Difficulties with the English language and high-tech electoral systems are among worries that Cambodian-Americans say could keep them from voting in the impending presidential election.
Among the thousands of Cambodians who have immigrated to the US as a result of their homeland’s civil strife, many have voted, but many have not. On Nov. 4, when the US chooses between senators Barack Obama and John McCain, some may stay at home again.
“If I knew how to press the computer, I would go, but I don’t know,” said 62-year-old Khoy Aun, from Arlington, Va. “I can’t even count to A-B-C, so how can I vote?”

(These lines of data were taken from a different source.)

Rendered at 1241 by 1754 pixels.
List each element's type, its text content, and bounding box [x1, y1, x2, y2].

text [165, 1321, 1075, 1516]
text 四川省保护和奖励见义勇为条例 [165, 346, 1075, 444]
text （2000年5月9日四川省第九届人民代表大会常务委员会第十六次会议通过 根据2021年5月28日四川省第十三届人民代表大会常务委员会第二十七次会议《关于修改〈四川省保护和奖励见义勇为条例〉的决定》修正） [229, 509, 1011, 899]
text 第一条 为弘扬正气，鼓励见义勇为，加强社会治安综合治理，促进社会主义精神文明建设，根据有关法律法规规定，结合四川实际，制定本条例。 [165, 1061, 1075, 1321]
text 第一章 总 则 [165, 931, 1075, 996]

Takoma, Wash., voter Saray Yuon, who came to the US in 1981, said he noticed a split between Cambodians who spoke English and those who had not learned it. Those who spoke English, he said, were voting for “change,” one slogan of the Obama campaign.

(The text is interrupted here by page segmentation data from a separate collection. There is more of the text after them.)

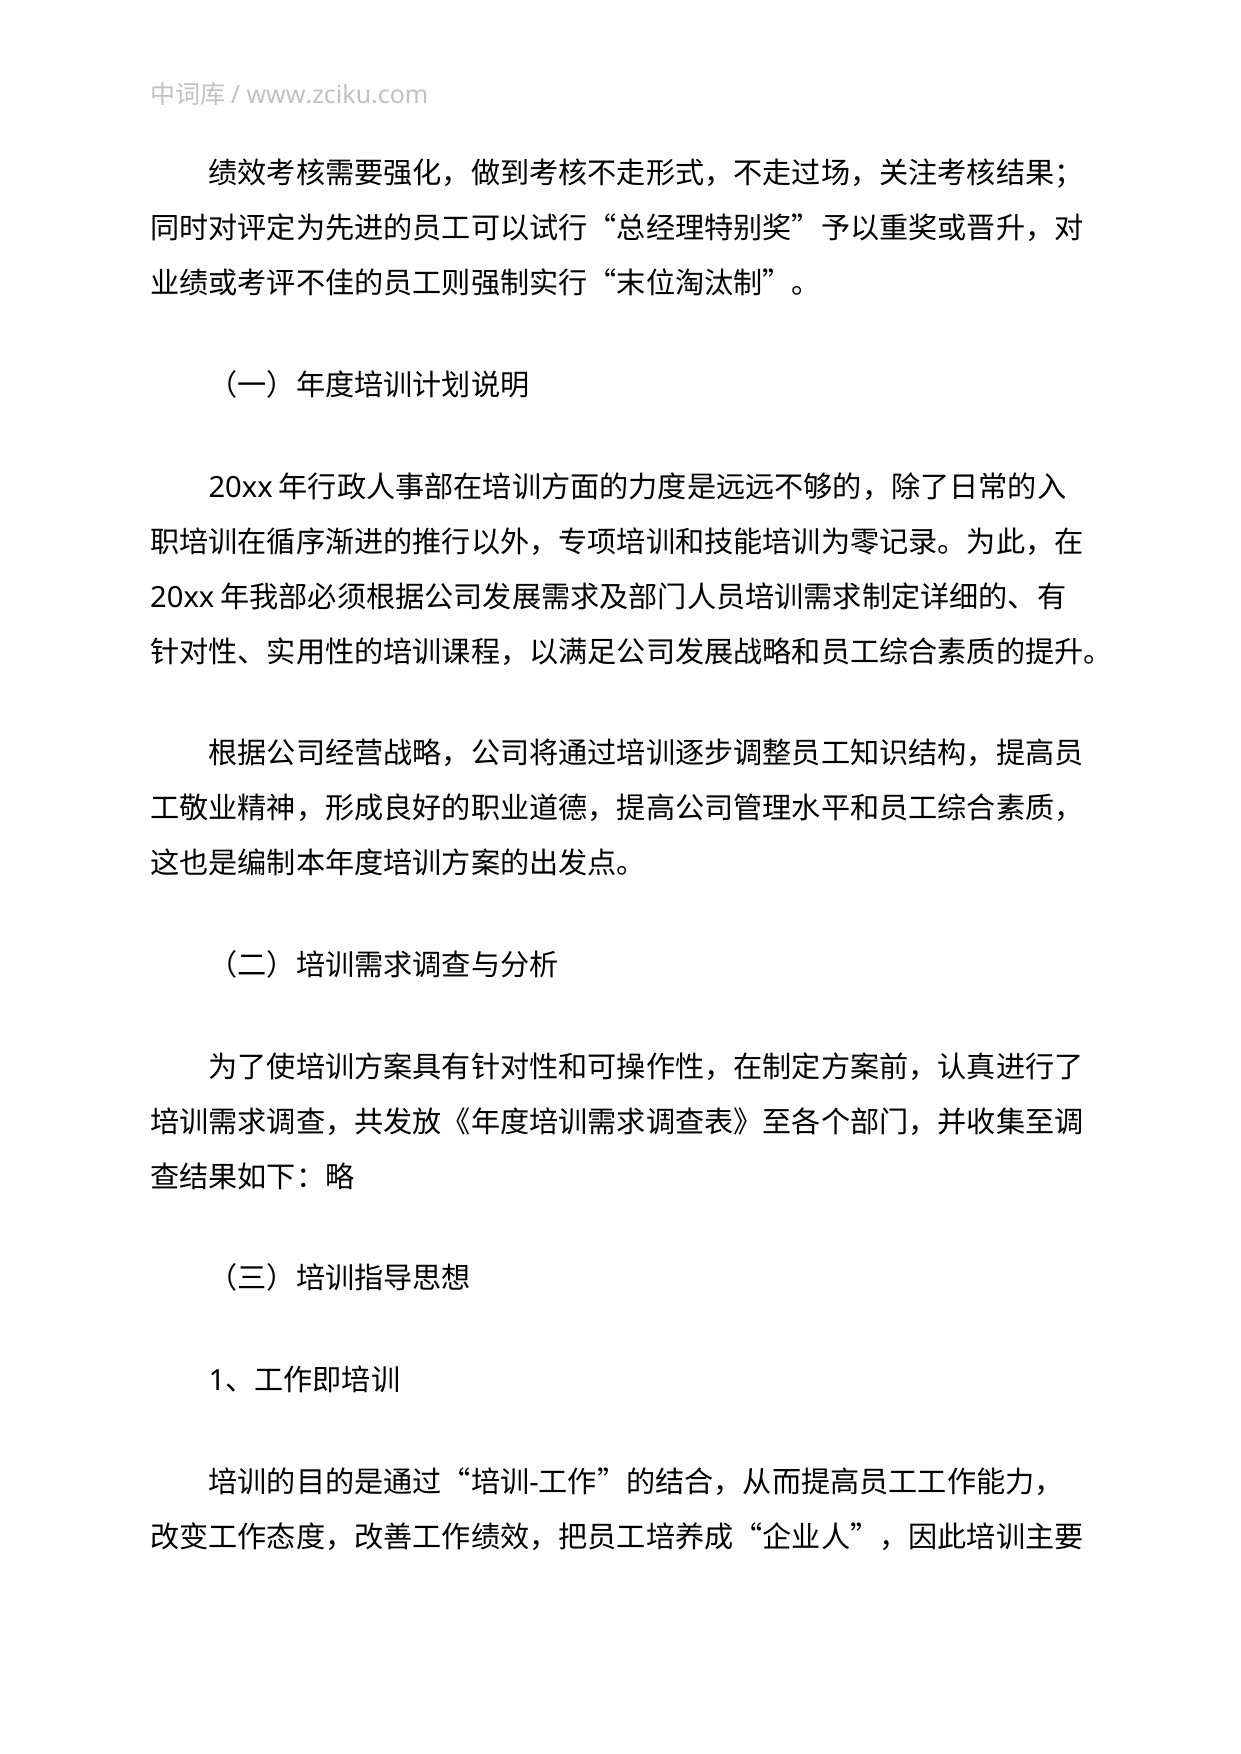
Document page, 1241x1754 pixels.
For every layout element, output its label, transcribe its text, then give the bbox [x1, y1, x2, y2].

text （一）年度培训计划说明 [150, 362, 1090, 404]
text 1、工作即培训 [150, 1357, 1090, 1399]
text 根据公司经营战略，公司将通过培训逐步调整员工知识结构，提高员工敬业精神，形成良好的职业道德，提高公司管理水平和员工综合素质，这也是编制本年度培训方案的出发点。 [150, 730, 1090, 882]
text 20xx年行政人事部在培训方面的力度是远远不够的，除了日常的入职培训在循序渐进的推行以外，专项培训和技能培训为零记录。为此，在20xx年我部必须根据公司发展需求及部门人员培训需求制定详细的、有针对性、实用性的培训课程，以满足公司发展战略和员工综合素质的提升。 [150, 463, 1090, 671]
text （二）培训需求调查与分析 [150, 942, 1090, 984]
text 绩效考核需要强化，做到考核不走形式，不走过场，关注考核结果；同时对评定为先进的员工可以试行“总经理特别奖”予以重奖或晋升，对业绩或考评不佳的员工则强制实行“末位淘汰制”。 [150, 150, 1090, 302]
text 为了使培训方案具有针对性和可操作性，在制定方案前，认真进行了培训需求调查，共发放《年度培训需求调查表》至各个部门，并收集至调查结果如下：略 [150, 1043, 1090, 1195]
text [150, 1459, 1090, 1556]
text （三）培训指导思想 [150, 1255, 1090, 1297]
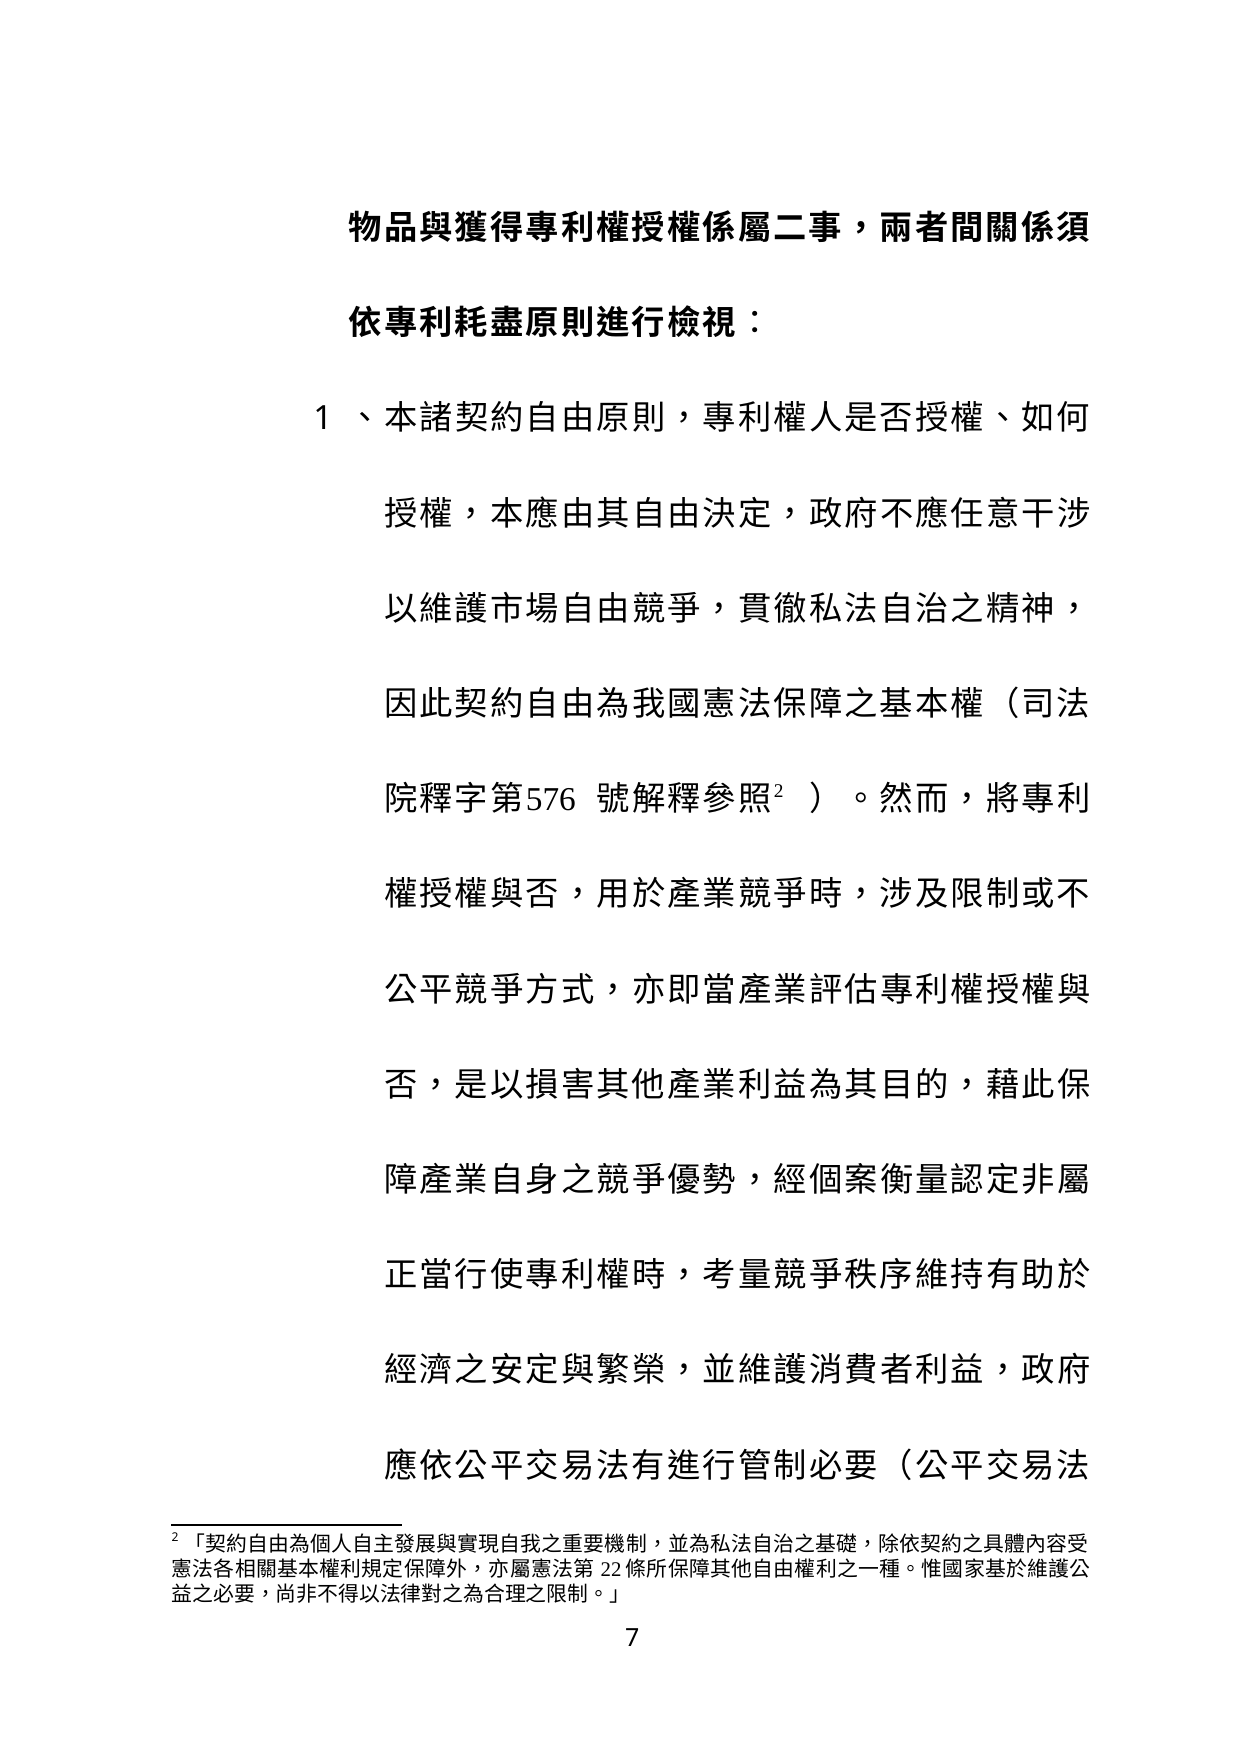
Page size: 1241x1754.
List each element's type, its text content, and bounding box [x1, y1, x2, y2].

“We listen to the news on the radio and read the newspaper and Internet, and also through brothers and sisters who like to speak about which party we should choose,” he said.

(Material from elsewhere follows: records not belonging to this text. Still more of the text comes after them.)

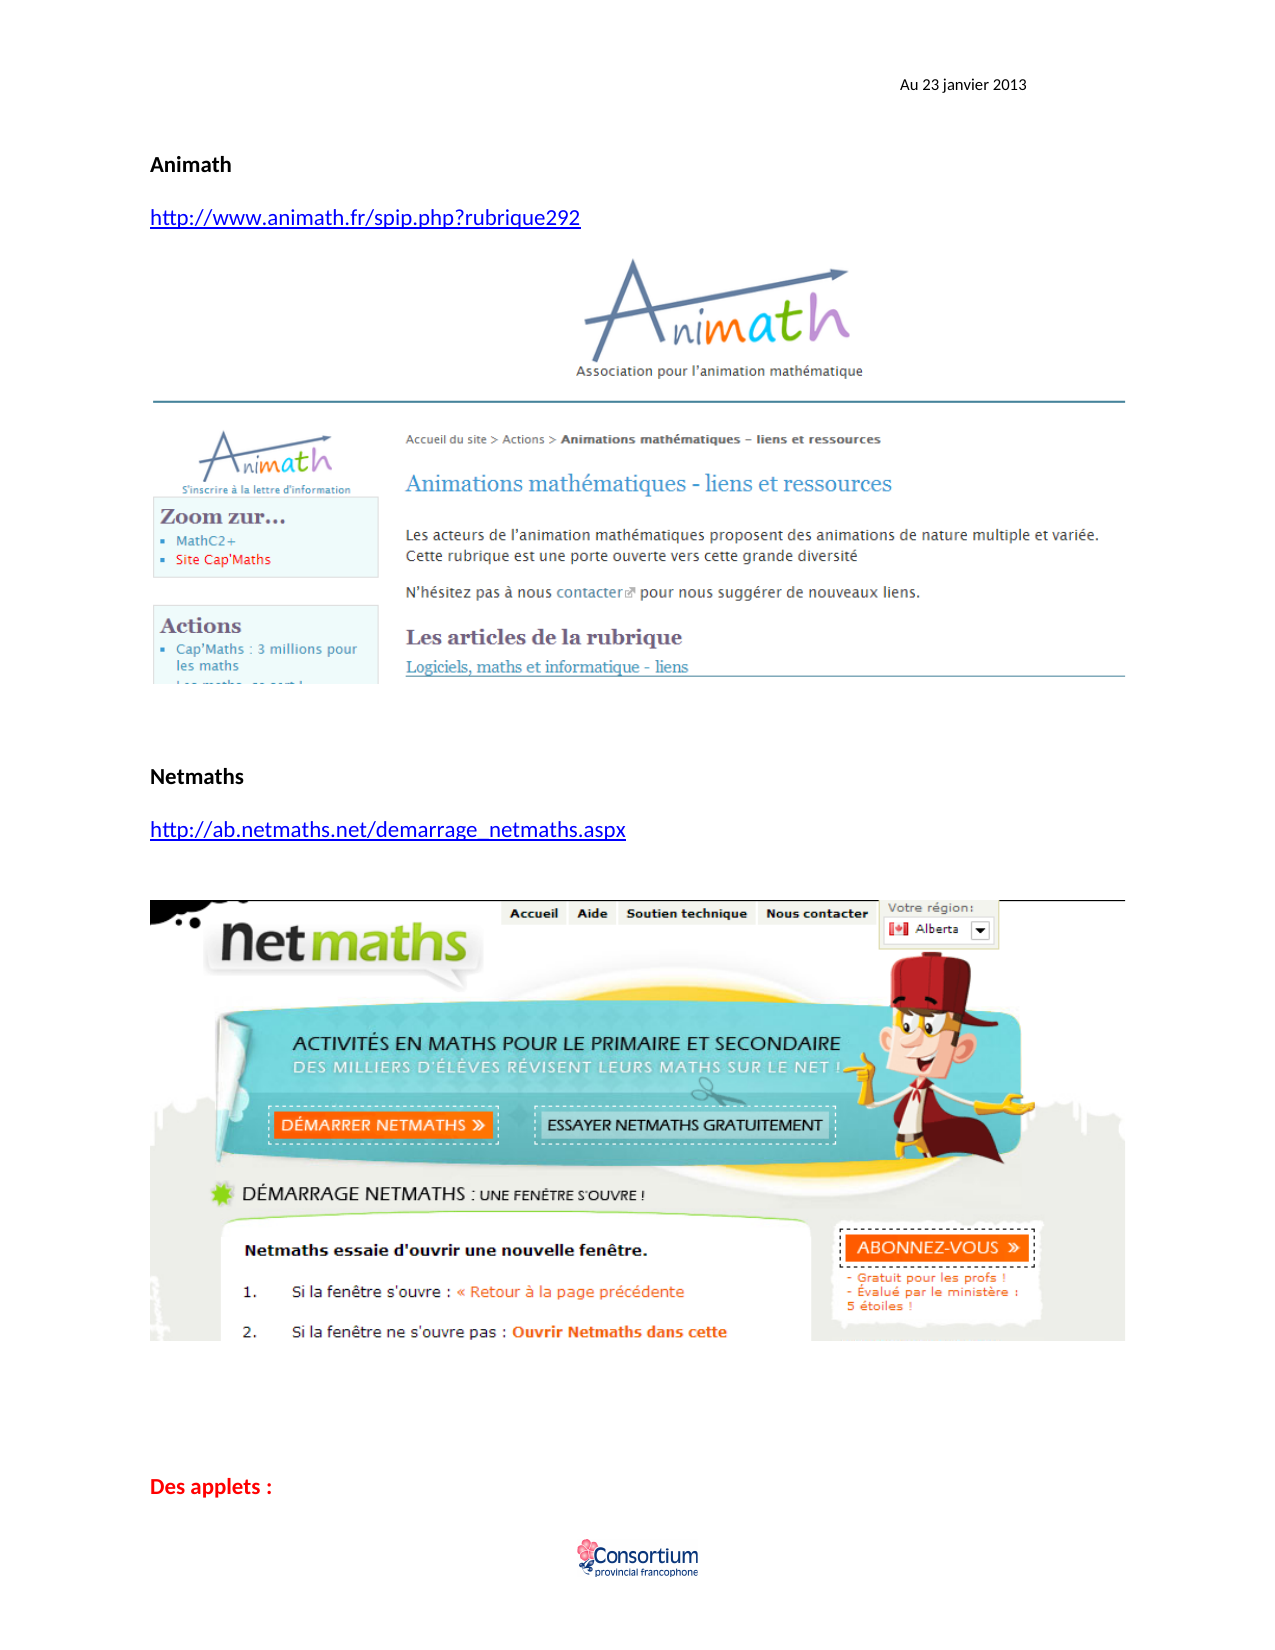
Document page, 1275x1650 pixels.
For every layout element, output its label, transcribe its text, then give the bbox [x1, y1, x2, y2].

text http://ab.netmaths.net/demarrage_netmaths.aspx [150, 815, 1125, 843]
text Netmaths [150, 762, 1125, 790]
text Animath [150, 150, 1125, 178]
text http://www.animath.fr/spip.php?rubrique292 [150, 203, 1125, 231]
text Des applets : [150, 1472, 1125, 1500]
picture [150, 256, 1125, 684]
picture [150, 900, 1125, 1341]
picture [577, 1539, 698, 1577]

Virginia resident Hean Yuth said voting would be hard for those who don’t speak English, but they can ask their children to help them operate the machines at the polling stations.
He would vote on issues “such as the declined economy and high unemployment,” he said.
Another Virginia voter, Tung Yab, said access to information on the TV and radio and in newspapers had made it easy for him to judge the candidates and determine his vote, though he admitted both candidates had exaggerated during the campaign.